28 May 1992 - 30 May 1992

Development Aid to the Developing World: Philosophy and Practice. Conditionality. The Role of Private Investment

Chair: Sir Peter Leslie

On the eve of the UN Conference on the Environment and Development in Rio de Janeiro, it was appropriate to examine the whole philosophy of aid-giving by the industrialised countries of the world to the developing, what are the objectives of such giving and what should be counted as aid? Was the target of 0.7% of GDP still relevant?

Traditionally overseas development aid (ODA) is defined as assistance on concessional terms, whether through project or programme aid, to a list of countries approved by the Development Aid Committee (DAC) of the OECD. The motivation for making available ODA is mixed: originally the principal motive for US aid-giving, it was claimed, was strategic, to bolster friendly regimes against communism. With the end of the cold war new justifications were needed. In other cases, the principal motive might be commercial - this was probably true of Japanese and more recently Korean aid, though peer pressures also played a part. For the ex-colonial powers, aid to former colonies had mixed strategic, commercial and moral objectives. While some suggested that it was necessary to distinguish between poverty relief and economic development as the objective, it seemed to emerge that the latter could only be seen as a means to other ends, be they the relief of poverty (the moral imperative), strategic or commercial. If, as it was argued, there had been a shift of motivations since 1945 towards the moral imperative (a shift which might be reversing to-day), there was also a strong flavour of self-interest: the desire to avoid instability, to create markets, to anchor would-be migrants, to remedy environmental damage that threatened the whole globe and so on.

WHAT THIS EXERCISE ASKS |
• A. Substitute "the threshold of" for "the eve of" in the aid conference summary and write out again the part that opens with the words containing "Development Aid to" and closes with "GDP still relevant?".
• B. Proceed with the aid conference summary, continuing after its last sentence.

[Collection entries]
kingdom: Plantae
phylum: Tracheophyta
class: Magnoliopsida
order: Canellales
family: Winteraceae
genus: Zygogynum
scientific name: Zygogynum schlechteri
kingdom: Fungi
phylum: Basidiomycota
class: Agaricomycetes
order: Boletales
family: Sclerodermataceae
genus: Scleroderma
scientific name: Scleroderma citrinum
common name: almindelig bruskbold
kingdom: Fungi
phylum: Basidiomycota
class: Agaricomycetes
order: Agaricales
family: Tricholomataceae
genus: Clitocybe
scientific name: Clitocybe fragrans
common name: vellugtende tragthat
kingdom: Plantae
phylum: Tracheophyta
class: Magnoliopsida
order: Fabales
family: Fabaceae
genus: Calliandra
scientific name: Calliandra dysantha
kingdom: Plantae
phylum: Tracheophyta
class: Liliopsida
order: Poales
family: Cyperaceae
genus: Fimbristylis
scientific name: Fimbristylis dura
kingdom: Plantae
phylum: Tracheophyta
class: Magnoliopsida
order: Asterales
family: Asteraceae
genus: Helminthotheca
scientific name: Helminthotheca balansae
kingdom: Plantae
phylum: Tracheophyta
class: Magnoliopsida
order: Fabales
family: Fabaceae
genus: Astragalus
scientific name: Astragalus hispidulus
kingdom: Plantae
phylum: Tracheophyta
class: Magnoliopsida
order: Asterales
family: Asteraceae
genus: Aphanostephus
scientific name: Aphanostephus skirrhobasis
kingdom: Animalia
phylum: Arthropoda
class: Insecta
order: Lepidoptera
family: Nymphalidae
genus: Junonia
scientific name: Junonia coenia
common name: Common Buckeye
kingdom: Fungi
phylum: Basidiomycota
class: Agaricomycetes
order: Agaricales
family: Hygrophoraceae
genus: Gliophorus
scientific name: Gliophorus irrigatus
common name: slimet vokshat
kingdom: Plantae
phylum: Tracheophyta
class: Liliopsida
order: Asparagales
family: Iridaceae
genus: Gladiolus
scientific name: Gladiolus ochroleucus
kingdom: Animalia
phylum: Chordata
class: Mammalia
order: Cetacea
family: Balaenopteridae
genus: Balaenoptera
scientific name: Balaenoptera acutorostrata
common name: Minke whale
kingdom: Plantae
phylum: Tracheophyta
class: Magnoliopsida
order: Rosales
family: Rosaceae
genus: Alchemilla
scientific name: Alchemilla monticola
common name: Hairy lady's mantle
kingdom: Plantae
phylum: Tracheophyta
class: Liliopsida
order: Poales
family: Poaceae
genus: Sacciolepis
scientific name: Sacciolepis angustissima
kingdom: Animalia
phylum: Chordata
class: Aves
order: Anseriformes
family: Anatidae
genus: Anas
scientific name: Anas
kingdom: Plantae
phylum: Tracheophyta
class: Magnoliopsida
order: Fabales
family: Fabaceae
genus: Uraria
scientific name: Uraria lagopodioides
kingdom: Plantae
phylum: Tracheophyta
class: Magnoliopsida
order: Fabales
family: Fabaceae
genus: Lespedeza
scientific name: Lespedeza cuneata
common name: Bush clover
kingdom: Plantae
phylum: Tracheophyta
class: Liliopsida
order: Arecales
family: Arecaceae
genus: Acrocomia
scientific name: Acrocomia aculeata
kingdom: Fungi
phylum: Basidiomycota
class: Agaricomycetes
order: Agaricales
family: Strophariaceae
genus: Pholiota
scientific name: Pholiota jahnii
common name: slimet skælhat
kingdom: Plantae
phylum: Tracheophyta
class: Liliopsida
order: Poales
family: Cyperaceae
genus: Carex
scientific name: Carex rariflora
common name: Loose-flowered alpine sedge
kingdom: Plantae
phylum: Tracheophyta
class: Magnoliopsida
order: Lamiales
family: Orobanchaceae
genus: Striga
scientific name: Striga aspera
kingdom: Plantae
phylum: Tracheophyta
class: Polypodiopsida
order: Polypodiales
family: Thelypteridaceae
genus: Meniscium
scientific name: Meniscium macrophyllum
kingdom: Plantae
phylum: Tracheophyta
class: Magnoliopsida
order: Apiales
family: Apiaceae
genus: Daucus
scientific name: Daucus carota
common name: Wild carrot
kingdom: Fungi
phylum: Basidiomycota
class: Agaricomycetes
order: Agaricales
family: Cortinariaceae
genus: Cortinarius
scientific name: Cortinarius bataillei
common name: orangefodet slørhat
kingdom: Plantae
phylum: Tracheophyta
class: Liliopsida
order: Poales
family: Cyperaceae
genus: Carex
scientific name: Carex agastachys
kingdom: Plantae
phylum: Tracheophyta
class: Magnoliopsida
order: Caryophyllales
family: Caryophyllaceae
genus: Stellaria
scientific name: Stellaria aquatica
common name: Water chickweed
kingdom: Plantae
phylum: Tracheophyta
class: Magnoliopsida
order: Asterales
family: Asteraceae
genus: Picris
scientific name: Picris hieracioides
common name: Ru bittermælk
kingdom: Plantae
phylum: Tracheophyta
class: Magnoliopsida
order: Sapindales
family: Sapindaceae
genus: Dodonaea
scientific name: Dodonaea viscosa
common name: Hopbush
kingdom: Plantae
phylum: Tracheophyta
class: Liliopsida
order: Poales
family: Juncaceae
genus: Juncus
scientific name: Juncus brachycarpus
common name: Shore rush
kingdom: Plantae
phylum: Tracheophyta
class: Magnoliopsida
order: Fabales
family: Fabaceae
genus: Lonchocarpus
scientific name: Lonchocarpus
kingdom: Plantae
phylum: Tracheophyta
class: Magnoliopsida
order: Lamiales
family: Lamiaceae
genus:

WRITTEN RESPONSES |
• A.
Development Aid to the Developing World: Philosophy and Practice. Conditionality. The Role of Private Investment

Chair: Sir Peter Leslie

On the threshold of the UN Conference on the Environment and Development in Rio de Janeiro, it was appropriate to examine the whole philosophy of aid-giving by the industrialised countries of the world to the developing, what are the objectives of such giving and what should be counted as aid? Was the target of 0.7% of GDP still relevant?

• B.
Against that background, it was noted that while this conference was looking at the general picture, each recipient of aid was unique. There had been some spectacular successes: Japan itself had been a recipient of aid and was now the largest donor. In the current DAC review, Israel, South Korea, Singapore, Thailand and several countries in Latin America should now be considered as graduates from the DAC list (on the basis of three main criteria: per capita income, the index of physical quality of life and the index of economic diversification). India was a potential graduate while some, e.g. Bangladesh, might either graduate one day if things went well, or drop back. At the same time, some countries might be regarded as qualifying for the first time for the DAC list: for example, while the countries of Central Europe and the former Soviet Union could not all be seen as ‘developing’, the Asian republics should be so considered. Africa was the area where experience had been most depressing: for some countries there, there might be an indefinite need for concessional aid.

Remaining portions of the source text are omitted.